The potential clinical relevance of abnormal iron homeostasis indicative of systemic iron deficiency in AD is suggested by its associations with both disease severity and quality of life. We found that lower serum iron remained associated with greater DLQI impairment after adjustment for other covariates, while higher transferrin levels correlated with more severe eczema scores (EASI and SCORAD). Iron is essential for mitochondrial bioenergetics, enzymatic redox reactions, and immune regulation [
36,
37,
38]. Deficiency can impair skin barrier integrity, enhance oxidative stress, and exacerbate fatigue and pruritus. These findings are consistent with the concept that systemic metabolic disturbances may contribute to the overall disease burden in AD. Whether correcting subclinical ID in AD could improve patient-reported outcomes or influence disease mechanisms remains an intriguing hypothesis warranting prospective interventional studies. A prospective, randomized study would be necessary to determine whether targeted correction of iron deficiency improves clinical outcomes in AD. Such a trial should enroll biologic-naïve adults with moderate-to-severe AD and laboratory evidence of systemic iron deficiency, randomizing participants to iron supplementation versus standard care. Primary functional endpoints may comprise validated clinical indices (EASI, DLQI) over 12–24 weeks, with safety monitoring for oxidative stress, infection risk, and eczema flares. This conceptual framework can parallel large randomized trials in chronic inflammatory and cardiometabolic diseases, where intravenous ferric carboxymaltose safely corrected iron deficiency and improved patient outcomes [
39]. Whether similar inflammation-adjusted iron repletion protocols can be adapted to dermatologic settings with proinflammatory background to test symptomatic benefits needs to be evaluated.
Several limitations should be acknowledged. This was a single-center study with a moderate sample size, which may limit generalizability. The absence of a healthy control group precludes direct comparison with normal iron homeostasis. Furthermore, the cross-sectional design prevents causal inference about the relationships between iron status and AD severity or quality of life. In addition, residual confounding by unmeasured nutritional, metabolic, or hormonal factors cannot be entirely excluded. Lastly, we did not assess the impact of systemic or biologic therapies on iron metabolism, which may be relevant for future research. An additional methodological limitation is that we did not formally test interactions between inflammatory activity (hsCRP or IL-6) and iron biomarkers. Although biologically plausible, such models were statistically infeasible in this dataset: each beta-regression model already included 7–8 continuous predictors plus prespecified covariates, resulting in 9–10 parameters for only 86 complete cases. Introducing interaction terms would have substantially inflated model dimensionality and produced non-identifiable or unstable estimates—consistent with the coefficient variability already observed in our 500-iteration bootstrap. For this reason, our inference focuses on main-effect associations, and we avoid over-interpreting potential effect modification by inflammatory status.

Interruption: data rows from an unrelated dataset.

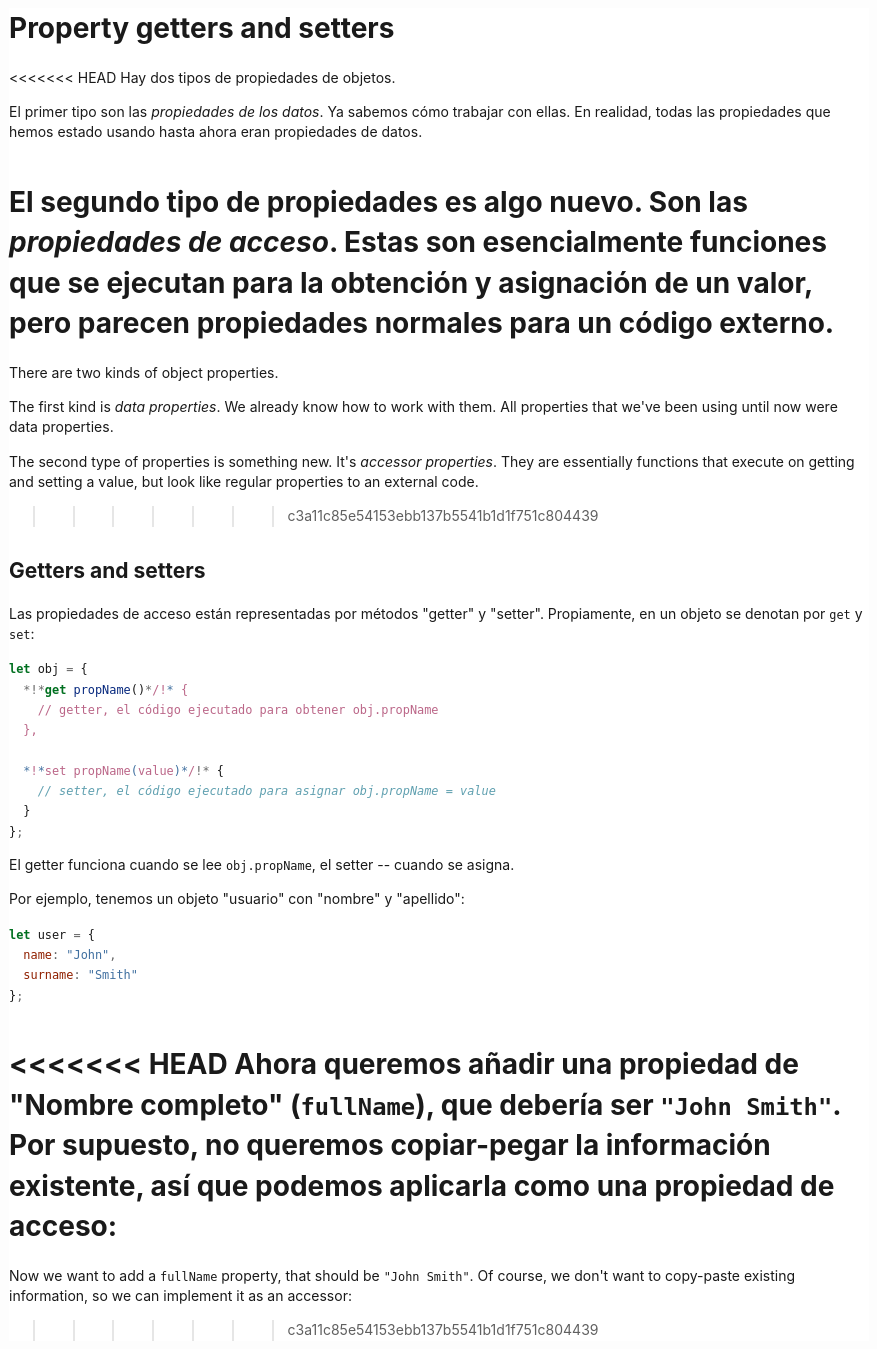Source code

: 
# Property getters and setters

<<<<<<< HEAD
Hay dos tipos de propiedades de objetos.

El primer tipo son las *propiedades de los datos*. Ya sabemos cómo trabajar con ellas. En realidad, todas las propiedades que hemos estado usando hasta ahora eran propiedades de datos.

El segundo tipo de propiedades es algo nuevo. Son las *propiedades de acceso*. Estas son esencialmente funciones que se ejecutan para la obtención y asignación de un valor, pero parecen propiedades normales para un código externo.
=======
There are two kinds of object properties.

The first kind is *data properties*. We already know how to work with them. All properties that we've been using until now were data properties.

The second type of properties is something new. It's *accessor properties*. They are essentially functions that execute on getting and setting a value, but look like regular properties to an external code.
>>>>>>> c3a11c85e54153ebb137b5541b1d1f751c804439

## Getters and setters

Las propiedades de acceso están representadas por métodos "getter" y "setter". Propiamente, en un objeto se denotan por `get` y `set`:

```js
let obj = {
  *!*get propName()*/!* {
    // getter, el código ejecutado para obtener obj.propName
  },

  *!*set propName(value)*/!* {
    // setter, el código ejecutado para asignar obj.propName = value
  }
};
```

El getter funciona cuando se lee `obj.propName`, el setter -- cuando se asigna.

Por ejemplo, tenemos un objeto "usuario" con "nombre" y "apellido":

```js
let user = {
  name: "John",
  surname: "Smith"
};
```

<<<<<<< HEAD
Ahora queremos añadir una propiedad de "Nombre completo" (`fullName`), que debería ser `"John Smith"`. Por supuesto, no queremos copiar-pegar la información existente, así que podemos aplicarla como una propiedad de acceso:
=======
Now we want to add a `fullName` property, that should be `"John Smith"`. Of course, we don't want to copy-paste existing information, so we can implement it as an accessor:
>>>>>>> c3a11c85e54153ebb137b5541b1d1f751c804439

Importantly, the bootstrap analysis demonstrated that several key associations were consistently stable across models, including the positive effect of IgE (all models) and the inverse association of sTfR (EASI and SCORAD), as well as a stable negative association between serum iron and DLQI. Other iron-related predictors showed only borderline or unstable behavior, indicating that further validation in larger cohorts is necessary.